Lorely Rodriguez isn’t really into heels—the Los Angeles-based singer-songwriter only wore them for the first time to Chloé’s Spring 2019 show in Paris, a front-row appearance that also counted as her very first time at Paris Fashion Week. Her full Chloé look—a marbled blouse, riding pants, and those heeled boots—was quite the change-up from her everyday wardrobe, which mixes together Dickies, bulk white sneaker socks, and more style signatures of her East Los Angeles upbringing.
In advance of her third album I’m Your Empress Of, which comes out next week, Rodriguez is digging even deeper into her roots. In one album art visual that she shared just a few days ago, Rodriguez is pictured in a slick leather trench coat with a matching bodysuit underneath, chunky jewelry, and a pair of sculptural heels that came from a collaboration between stylist Ricardo Arenas and set designer Sebastián Narbona.
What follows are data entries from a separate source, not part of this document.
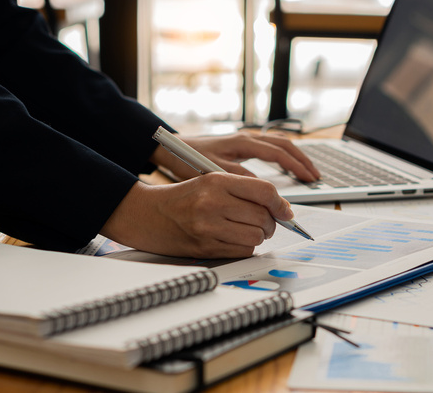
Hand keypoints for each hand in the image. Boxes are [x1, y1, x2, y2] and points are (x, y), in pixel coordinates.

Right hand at [101, 173, 293, 257]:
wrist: (146, 214)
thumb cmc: (182, 197)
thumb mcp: (211, 181)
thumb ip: (244, 190)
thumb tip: (281, 209)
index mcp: (217, 180)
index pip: (264, 191)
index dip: (281, 204)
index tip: (286, 211)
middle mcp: (213, 202)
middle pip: (263, 216)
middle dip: (271, 223)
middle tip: (265, 222)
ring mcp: (208, 227)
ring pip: (256, 236)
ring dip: (259, 236)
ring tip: (248, 230)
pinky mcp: (205, 247)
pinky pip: (243, 251)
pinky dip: (245, 248)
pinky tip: (235, 240)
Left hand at [152, 131, 319, 181]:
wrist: (170, 147)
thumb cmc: (187, 160)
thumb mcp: (213, 172)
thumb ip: (237, 178)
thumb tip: (260, 189)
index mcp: (242, 142)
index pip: (279, 153)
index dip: (296, 166)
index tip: (310, 179)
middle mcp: (247, 137)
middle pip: (284, 144)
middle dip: (303, 160)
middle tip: (316, 175)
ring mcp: (245, 139)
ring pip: (279, 143)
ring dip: (295, 156)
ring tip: (308, 171)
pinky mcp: (241, 145)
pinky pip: (270, 147)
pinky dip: (284, 156)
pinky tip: (288, 166)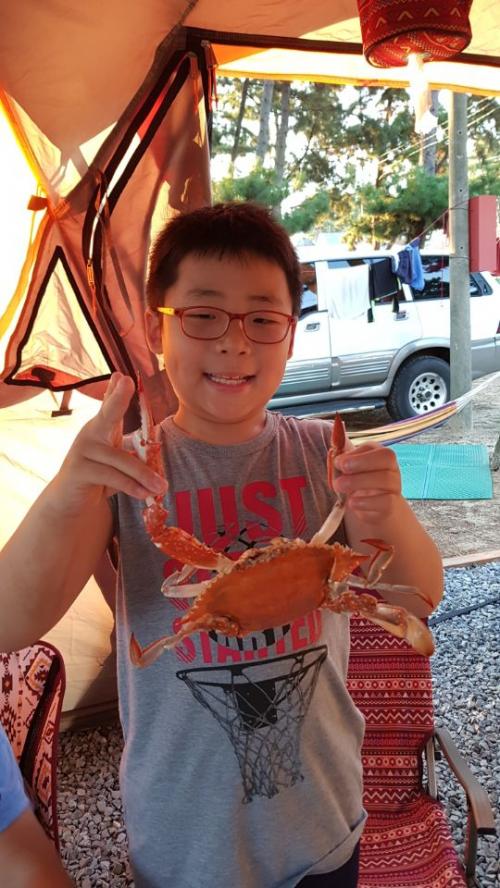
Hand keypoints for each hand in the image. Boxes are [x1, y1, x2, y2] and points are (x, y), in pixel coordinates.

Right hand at [50, 373, 166, 516]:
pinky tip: (144, 495)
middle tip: (127, 381)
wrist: (71, 499)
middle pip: (107, 414)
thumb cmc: (98, 473)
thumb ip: (126, 441)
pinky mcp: (78, 471)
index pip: (110, 405)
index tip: (123, 375)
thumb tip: (138, 426)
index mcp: (101, 426)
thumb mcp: (114, 454)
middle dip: (117, 398)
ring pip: (121, 460)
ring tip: (162, 487)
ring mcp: (81, 451)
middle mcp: (89, 433)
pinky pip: (112, 477)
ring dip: (144, 475)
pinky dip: (131, 487)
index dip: (117, 390)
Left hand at [333, 442, 401, 523]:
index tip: (338, 462)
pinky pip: (386, 501)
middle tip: (342, 470)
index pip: (374, 447)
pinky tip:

The clothing is striking enough to capture most of your attention, but Rodriguez’s caption points to her unconventional shoes: “I used to hate heels but these WORK,” she says, followed with the all-caps declaration: “Yes they are made out of real corn.”
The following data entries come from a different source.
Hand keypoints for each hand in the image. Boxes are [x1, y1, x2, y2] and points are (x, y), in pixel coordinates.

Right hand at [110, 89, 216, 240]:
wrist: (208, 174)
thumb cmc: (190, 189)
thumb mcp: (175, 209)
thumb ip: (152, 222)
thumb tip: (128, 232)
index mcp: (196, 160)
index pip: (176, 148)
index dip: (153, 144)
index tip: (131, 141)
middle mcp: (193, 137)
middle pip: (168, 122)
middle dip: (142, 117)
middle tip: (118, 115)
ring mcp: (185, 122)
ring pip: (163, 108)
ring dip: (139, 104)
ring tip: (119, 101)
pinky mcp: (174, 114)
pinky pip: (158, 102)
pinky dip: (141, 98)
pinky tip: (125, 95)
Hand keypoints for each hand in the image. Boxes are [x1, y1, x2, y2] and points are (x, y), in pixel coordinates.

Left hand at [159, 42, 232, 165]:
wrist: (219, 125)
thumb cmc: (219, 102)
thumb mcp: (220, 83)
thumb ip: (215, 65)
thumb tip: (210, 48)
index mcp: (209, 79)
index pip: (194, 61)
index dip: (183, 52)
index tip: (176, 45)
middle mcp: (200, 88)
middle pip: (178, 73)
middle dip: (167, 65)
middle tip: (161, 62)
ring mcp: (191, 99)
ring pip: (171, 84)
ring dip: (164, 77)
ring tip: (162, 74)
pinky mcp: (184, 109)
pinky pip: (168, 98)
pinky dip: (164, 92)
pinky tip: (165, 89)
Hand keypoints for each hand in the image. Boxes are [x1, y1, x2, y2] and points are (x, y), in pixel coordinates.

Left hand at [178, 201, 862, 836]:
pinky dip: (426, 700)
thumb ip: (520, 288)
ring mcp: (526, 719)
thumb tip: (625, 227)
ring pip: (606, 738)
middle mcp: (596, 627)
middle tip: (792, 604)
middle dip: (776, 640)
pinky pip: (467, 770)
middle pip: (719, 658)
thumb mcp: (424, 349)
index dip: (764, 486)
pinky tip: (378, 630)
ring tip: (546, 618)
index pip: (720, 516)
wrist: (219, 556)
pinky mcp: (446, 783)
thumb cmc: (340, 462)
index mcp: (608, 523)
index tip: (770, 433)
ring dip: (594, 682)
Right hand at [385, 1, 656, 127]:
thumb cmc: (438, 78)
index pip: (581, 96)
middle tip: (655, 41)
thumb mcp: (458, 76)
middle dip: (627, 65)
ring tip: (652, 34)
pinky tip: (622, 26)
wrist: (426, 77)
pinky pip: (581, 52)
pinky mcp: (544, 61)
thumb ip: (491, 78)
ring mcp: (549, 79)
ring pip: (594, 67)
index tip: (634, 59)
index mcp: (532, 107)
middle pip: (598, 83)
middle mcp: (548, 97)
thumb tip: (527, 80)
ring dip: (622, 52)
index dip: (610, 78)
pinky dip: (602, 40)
As photographer and creative director Dorian Ulises López Macías explains, the intention behind all of Empress Of’s visuals around this album was to create different versions of Rodriguez, inspired by the lines that Rodriguez’s mother speaks to open the album: “I only have one girl, but this only girl is like having thousands of girls, because look how many times she reproduced herself in each one of you.” Rodriguez’s mother is from Honduras, and the photographs and visuals from this album interpolate elements from Latin American culture. In this vein, Macías says he was particularly inspired by photographer Romualdo García, who took striking portraits of Mexicans during the Mexican Revolution.
The styling similarly combined the way that the album makes Rodriguez feel—she described this as “confident, sleek, and sexy,” to stylist Arenas—with everyday elements from Latin American culture. “I worked with things that are found in our daily lives that have been used for years in our culture: plastic flowers, ribbons, bandanas, machetes, and things that we find in agriculture.” Arenas pulled pieces from local designers like Raúl Orzoco, Sanchez Kane, and custom made other garments with the help of his friends Guillermo Jester and Carlos Róman. “When Dorian and I discussed the idea of wanting to incorporate Latin American elements with the styling, he came up with the idea of having shoes made from corn,” Arenas says. “It made a lot of sense to me since corn is such a prevalent food staple that we have cultivated for centuries, and something that Latinos identify ourselves with.”
Arenas gave set designer Narbona some “awful shoes” to work with as a base, he describes, and Narbona fashioned them into corn sculptures with lots of spray glue, screws, and fresh corn. “I made them last minute the night before,” he says. For decades, Latin America has been a producer of raw materials so that others can create incredible and luxurious products with them,” he says. With the corn shoe, though, Narbona and Arenas are fashioning art objects from those very same raw materials on their own terms. “We have the resources here to stick [the heel] to anyone.”